*Exercise goal:*
Please repeat all of the material below word for word, leaving out the pictures.

*Exercise material:*
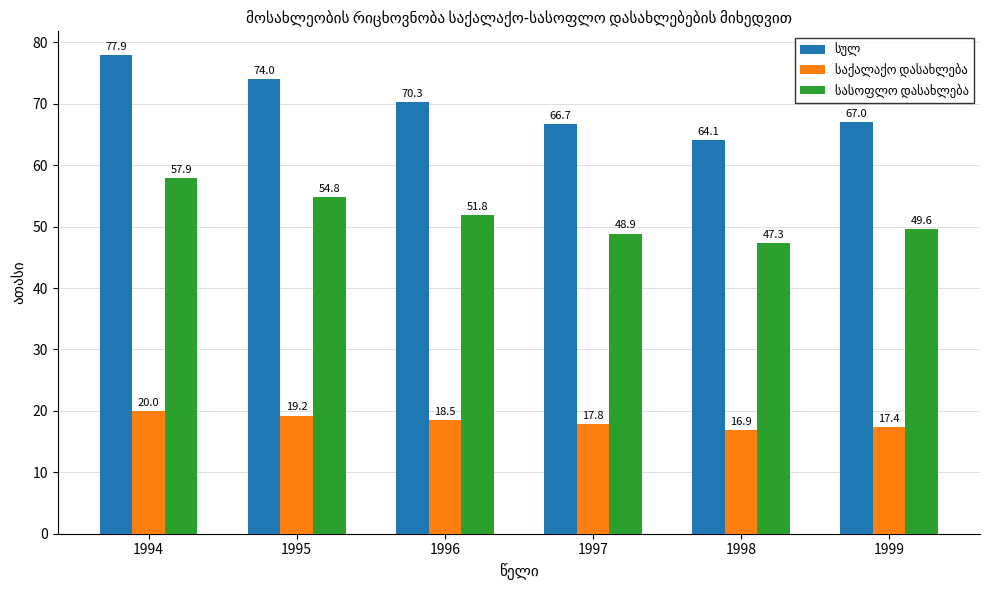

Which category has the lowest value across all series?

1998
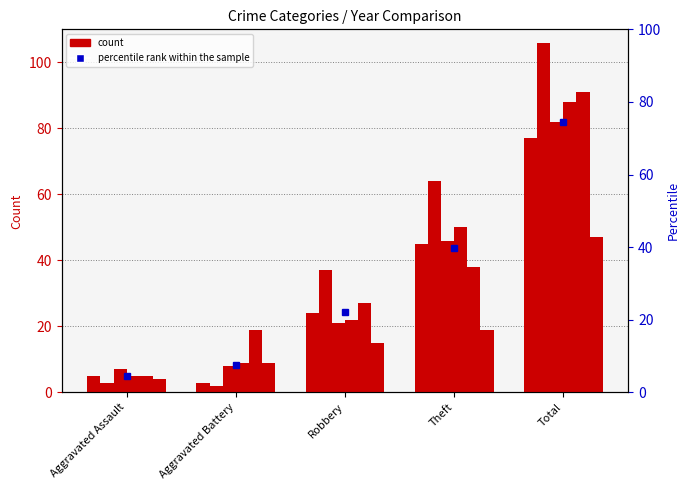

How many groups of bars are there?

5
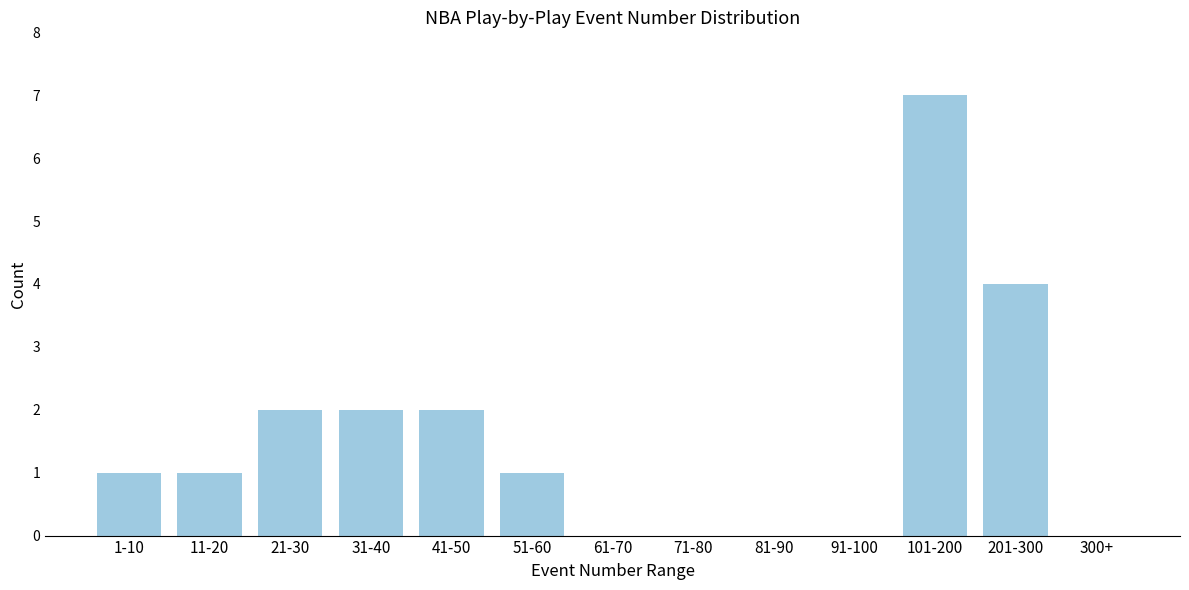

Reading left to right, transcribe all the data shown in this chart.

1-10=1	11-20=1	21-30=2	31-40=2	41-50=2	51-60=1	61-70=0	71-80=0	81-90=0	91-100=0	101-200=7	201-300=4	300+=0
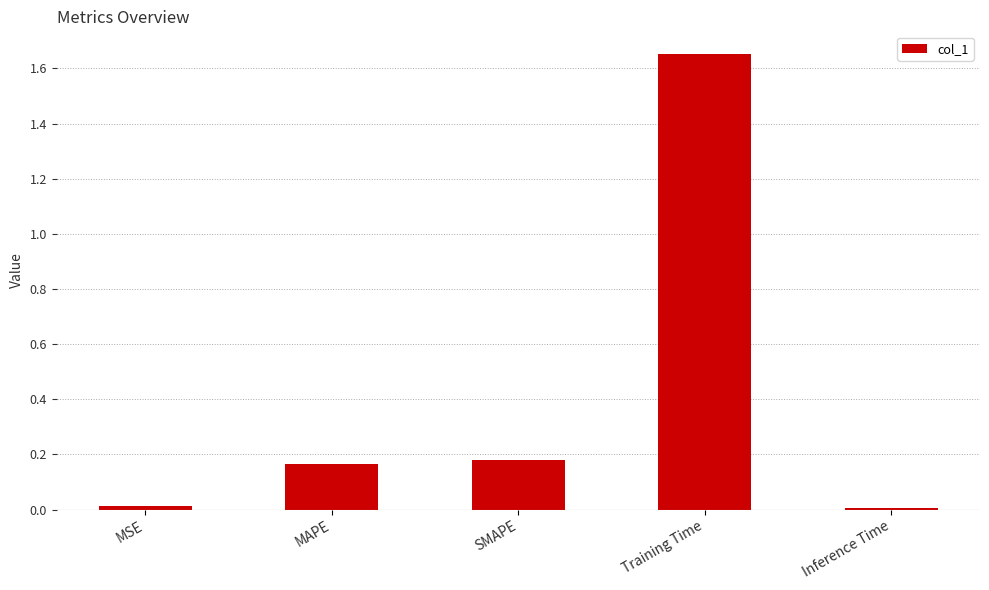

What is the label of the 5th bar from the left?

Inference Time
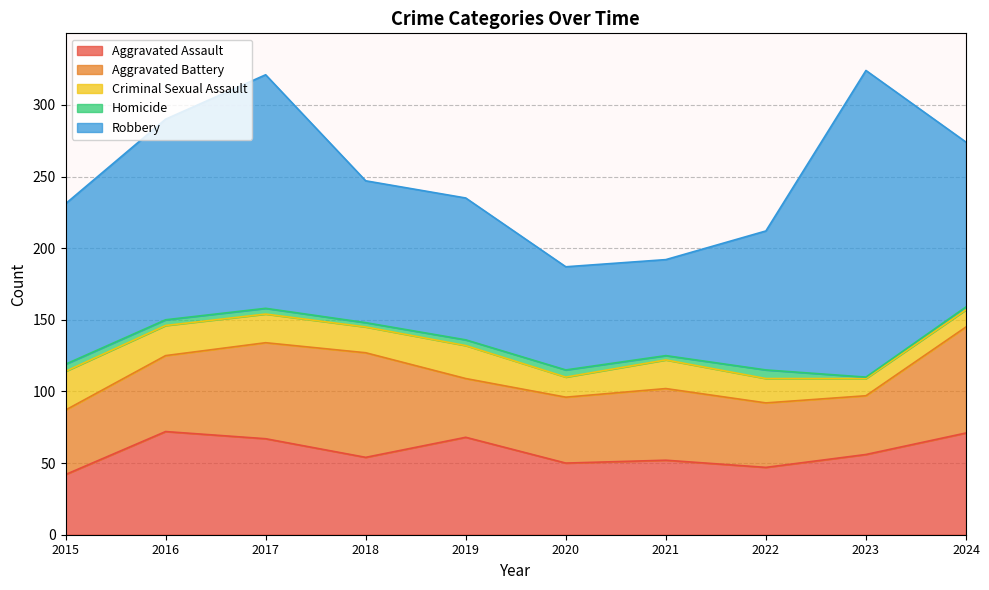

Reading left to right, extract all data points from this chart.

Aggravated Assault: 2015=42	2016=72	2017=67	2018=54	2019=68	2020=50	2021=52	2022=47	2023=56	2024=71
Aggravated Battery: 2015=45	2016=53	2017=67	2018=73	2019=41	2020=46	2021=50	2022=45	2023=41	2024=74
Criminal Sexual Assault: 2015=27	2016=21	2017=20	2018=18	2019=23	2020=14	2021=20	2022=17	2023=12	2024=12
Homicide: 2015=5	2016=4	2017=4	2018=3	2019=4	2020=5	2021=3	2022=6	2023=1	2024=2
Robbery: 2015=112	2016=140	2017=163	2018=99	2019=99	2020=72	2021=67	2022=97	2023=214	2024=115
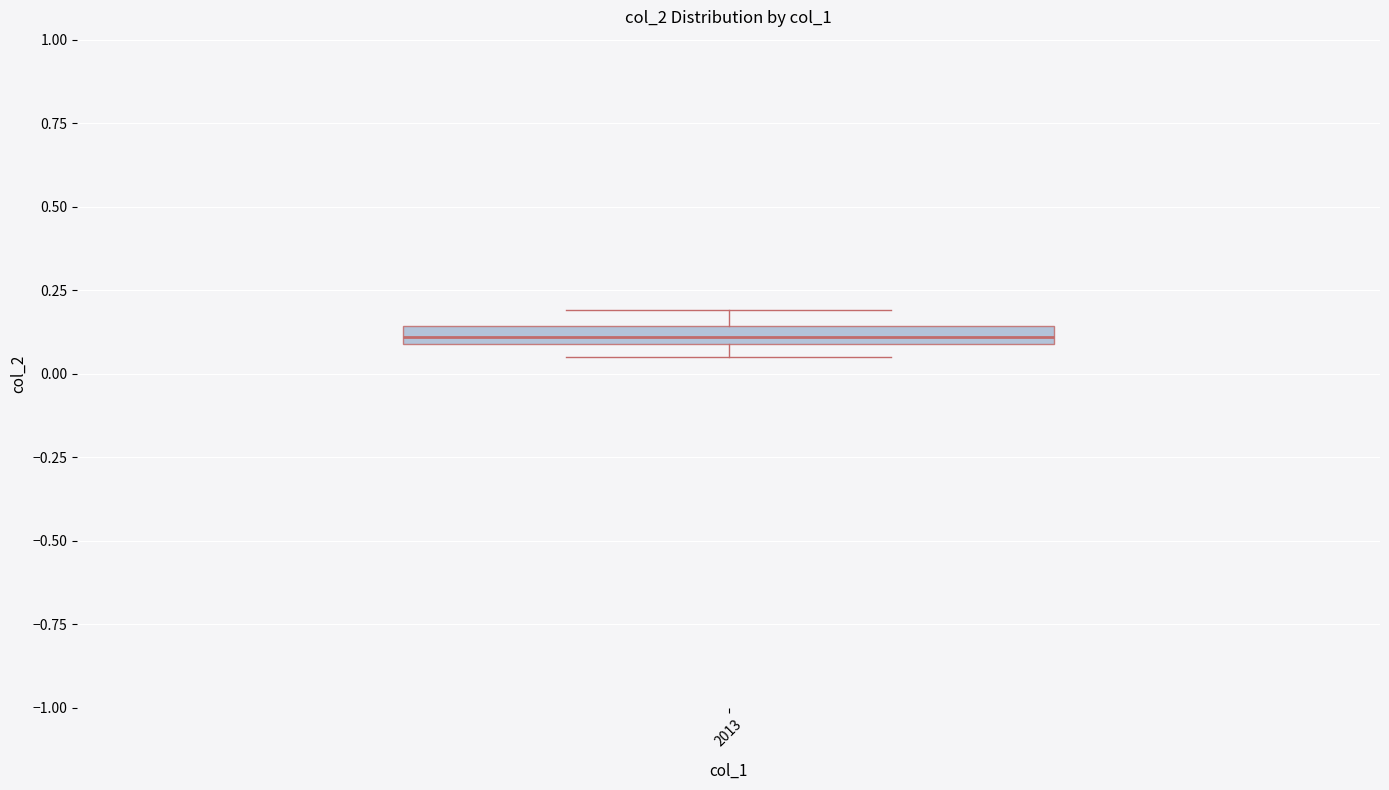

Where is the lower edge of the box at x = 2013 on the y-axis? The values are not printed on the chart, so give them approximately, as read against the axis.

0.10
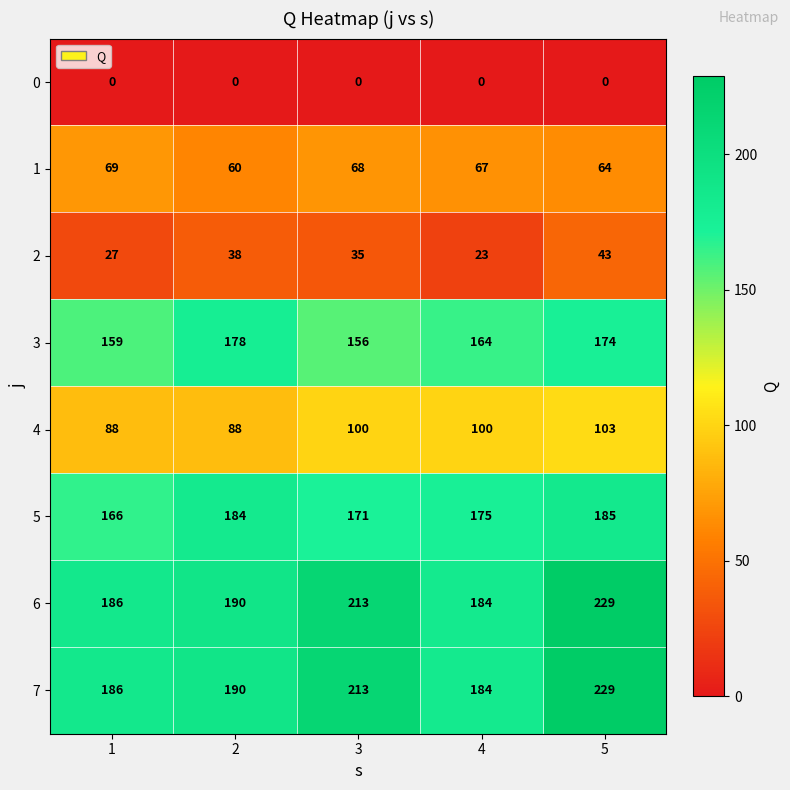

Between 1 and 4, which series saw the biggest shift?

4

*Exercise output:*
Which category has the lowest value across all series?

1998

How many groups of bars are there?

5

Reading left to right, transcribe all the data shown in this chart.

1-10=1	11-20=1	21-30=2	31-40=2	41-50=2	51-60=1	61-70=0	71-80=0	81-90=0	91-100=0	101-200=7	201-300=4	300+=0

What is the label of the 5th bar from the left?

Inference Time

Reading left to right, extract all data points from this chart.

Aggravated Assault: 2015=42	2016=72	2017=67	2018=54	2019=68	2020=50	2021=52	2022=47	2023=56	2024=71
Aggravated Battery: 2015=45	2016=53	2017=67	2018=73	2019=41	2020=46	2021=50	2022=45	2023=41	2024=74
Criminal Sexual Assault: 2015=27	2016=21	2017=20	2018=18	2019=23	2020=14	2021=20	2022=17	2023=12	2024=12
Homicide: 2015=5	2016=4	2017=4	2018=3	2019=4	2020=5	2021=3	2022=6	2023=1	2024=2
Robbery: 2015=112	2016=140	2017=163	2018=99	2019=99	2020=72	2021=67	2022=97	2023=214	2024=115

Where is the lower edge of the box at x = 2013 on the y-axis? The values are not printed on the chart, so give them approximately, as read against the axis.

0.10

Between 1 and 4, which series saw the biggest shift?

4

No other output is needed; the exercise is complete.